**PASSAGE**
BEGIN
Hi another question please. In the output taxit file, in the older version the order was organised. In that the species then genus ... up to root. And also the parent ID lead up to taxa ID. In the new version is there a way to make the output ordered?
Sorry I am talking about the first two columns of taxa id and parent id
The new order is by lineage - I'm afraid I'm not planning to provide options for alternative orderings, but there are a number of tools for manipulating tabular data that should be able to reorder the table for you: for example, check out https://csvkit.readthedocs.io/en/1.0.2/ and https://github.com/BurntSushi/xsv
Sounds like your original question is resolved - please feel free to repoen or open a new issue if necessary.
Hello,
I am trying to use taxtastic. But I keep getting this error. I am using an up to date taxonomy database
This is the error:
Traceback (most recent call last): File "/usr/local/bin/taxit", line 4, in
import('pkg_resources').run_script('taxtastic==0.5.3', 'taxit')
File "/usr/local/lib/python2.7/dist-packages/pkg_resources.py", line 646, in run_script
self.require(requires)[0].run_script(script_name, ns)
File "/usr/local/lib/python2.7/dist-packages/pkg_resources.py", line 1567, in run_script
exec(code, namespace, namespace)
File "/usr/local/lib/python2.7/dist-packages/taxtastic-0.5.3-py2.7.egg/EGG-INFO/scripts/taxit", line 22, in
sys.exit(main(sys.argv[1:]))
File "/usr/local/lib/python2.7/dist-packages/taxtastic-0.5.3-py2.7.egg/taxtastic/scripts/taxit.py", line 48, in main
return action(arguments)
File "/usr/local/lib/python2.7/dist-packages/taxtastic-0.5.3-py2.7.egg/taxtastic/subcommands/taxtable.py", line 129, in action
tax.write_table(taxids_to_export, csvfile = args.out_file)
File "/usr/local/lib/python2.7/dist-packages/taxtastic-0.5.3-py2.7.egg/taxtastic/taxonomy.py", line 304, in write_table
for lin in sorted(lineages, key=lambda x: (ranks.index(x['rank']), x['tax_name'])):
File "/usr/local/lib/python2.7/dist-packages/taxtastic-0.5.3-py2.7.egg/taxtastic/taxonomy.py", line 304, in
for lin in sorted(lineages, key=lambda x: (ranks.index(x['rank']), x['tax_name'])):
ValueError: u'cohort' is not in list
I have found the error gets triggered on Acromyrmex echinatior. There are other names in my list that triggers it but I managed to identify this one. I also tried putting in Acromyrmex echinatior taxa id but that also sets it off.
END
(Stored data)
BEGIN
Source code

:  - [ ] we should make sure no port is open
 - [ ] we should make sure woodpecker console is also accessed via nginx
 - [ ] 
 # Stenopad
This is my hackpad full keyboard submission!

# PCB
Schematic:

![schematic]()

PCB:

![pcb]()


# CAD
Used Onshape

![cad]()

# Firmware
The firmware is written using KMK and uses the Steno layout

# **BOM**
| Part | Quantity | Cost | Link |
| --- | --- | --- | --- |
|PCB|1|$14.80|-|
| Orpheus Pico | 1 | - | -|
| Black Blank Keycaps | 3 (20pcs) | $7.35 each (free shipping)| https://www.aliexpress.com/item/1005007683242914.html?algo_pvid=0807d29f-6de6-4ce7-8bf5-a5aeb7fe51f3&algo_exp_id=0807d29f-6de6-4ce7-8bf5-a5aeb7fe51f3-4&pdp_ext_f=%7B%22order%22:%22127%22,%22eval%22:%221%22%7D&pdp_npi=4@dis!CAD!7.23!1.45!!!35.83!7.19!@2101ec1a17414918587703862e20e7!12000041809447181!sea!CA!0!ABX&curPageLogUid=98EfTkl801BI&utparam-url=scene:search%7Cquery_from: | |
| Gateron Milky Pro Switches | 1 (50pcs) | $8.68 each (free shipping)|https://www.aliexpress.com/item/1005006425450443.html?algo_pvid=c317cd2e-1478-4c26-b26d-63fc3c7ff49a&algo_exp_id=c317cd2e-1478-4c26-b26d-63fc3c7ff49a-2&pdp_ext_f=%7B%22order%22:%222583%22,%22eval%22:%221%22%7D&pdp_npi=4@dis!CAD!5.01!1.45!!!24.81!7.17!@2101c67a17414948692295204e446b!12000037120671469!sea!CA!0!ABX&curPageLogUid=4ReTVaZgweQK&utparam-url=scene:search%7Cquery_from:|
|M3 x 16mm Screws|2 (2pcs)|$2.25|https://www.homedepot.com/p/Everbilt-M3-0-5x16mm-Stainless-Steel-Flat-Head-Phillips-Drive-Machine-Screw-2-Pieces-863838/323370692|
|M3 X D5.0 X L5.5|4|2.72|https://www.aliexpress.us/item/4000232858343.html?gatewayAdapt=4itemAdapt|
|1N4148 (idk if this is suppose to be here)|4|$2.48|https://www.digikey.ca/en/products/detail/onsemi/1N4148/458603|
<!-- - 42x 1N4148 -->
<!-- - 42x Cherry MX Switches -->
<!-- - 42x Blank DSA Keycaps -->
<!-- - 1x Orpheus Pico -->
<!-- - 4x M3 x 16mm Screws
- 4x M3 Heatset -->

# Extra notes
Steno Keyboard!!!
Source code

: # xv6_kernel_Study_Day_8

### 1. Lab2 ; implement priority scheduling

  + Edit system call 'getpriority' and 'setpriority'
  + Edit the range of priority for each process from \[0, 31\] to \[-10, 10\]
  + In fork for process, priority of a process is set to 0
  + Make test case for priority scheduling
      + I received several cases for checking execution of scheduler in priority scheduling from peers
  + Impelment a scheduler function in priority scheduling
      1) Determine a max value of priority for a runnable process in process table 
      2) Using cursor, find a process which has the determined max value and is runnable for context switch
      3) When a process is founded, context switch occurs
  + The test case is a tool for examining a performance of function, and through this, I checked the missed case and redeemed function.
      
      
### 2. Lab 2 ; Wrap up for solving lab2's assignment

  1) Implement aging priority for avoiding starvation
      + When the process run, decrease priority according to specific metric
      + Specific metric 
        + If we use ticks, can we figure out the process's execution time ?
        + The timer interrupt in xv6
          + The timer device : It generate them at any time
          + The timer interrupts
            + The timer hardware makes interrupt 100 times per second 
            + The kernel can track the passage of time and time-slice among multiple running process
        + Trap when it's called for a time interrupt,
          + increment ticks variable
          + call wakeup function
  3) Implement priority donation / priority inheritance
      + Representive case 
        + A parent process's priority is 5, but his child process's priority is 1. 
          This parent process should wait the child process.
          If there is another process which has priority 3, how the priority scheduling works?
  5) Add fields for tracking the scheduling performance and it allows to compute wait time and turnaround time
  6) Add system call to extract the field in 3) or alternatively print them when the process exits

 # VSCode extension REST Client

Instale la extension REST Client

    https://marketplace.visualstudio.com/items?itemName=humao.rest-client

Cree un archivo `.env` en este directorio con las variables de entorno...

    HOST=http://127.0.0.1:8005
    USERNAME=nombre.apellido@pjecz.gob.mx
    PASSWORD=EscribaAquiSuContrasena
END
**WORK INSTRUCTION A**
Which species name does the poster in the thread identify as triggering the error?
**WORK INSTRUCTION B**
Reproduce the part of the thread that starts at the words "Sorry I am talking" and stops after the words "import('pkg_resources').run_script('taxtastic==0.5.3', 'taxit')".

**TASK RESPONSE A**
Acromyrmex echinatior.

**TASK RESPONSE B**
Sorry I am talking about the first two columns of taxa id and parent id
The new order is by lineage - I'm afraid I'm not planning to provide options for alternative orderings, but there are a number of tools for manipulating tabular data that should be able to reorder the table for you: for example, check out https://csvkit.readthedocs.io/en/1.0.2/ and https://github.com/BurntSushi/xsv
Sounds like your original question is resolved - please feel free to repoen or open a new issue if necessary.
Hello,
I am trying to use taxtastic. But I keep getting this error. I am using an up to date taxonomy database
This is the error:
Traceback (most recent call last): File "/usr/local/bin/taxit", line 4, in
import('pkg_resources').run_script('taxtastic==0.5.3', 'taxit')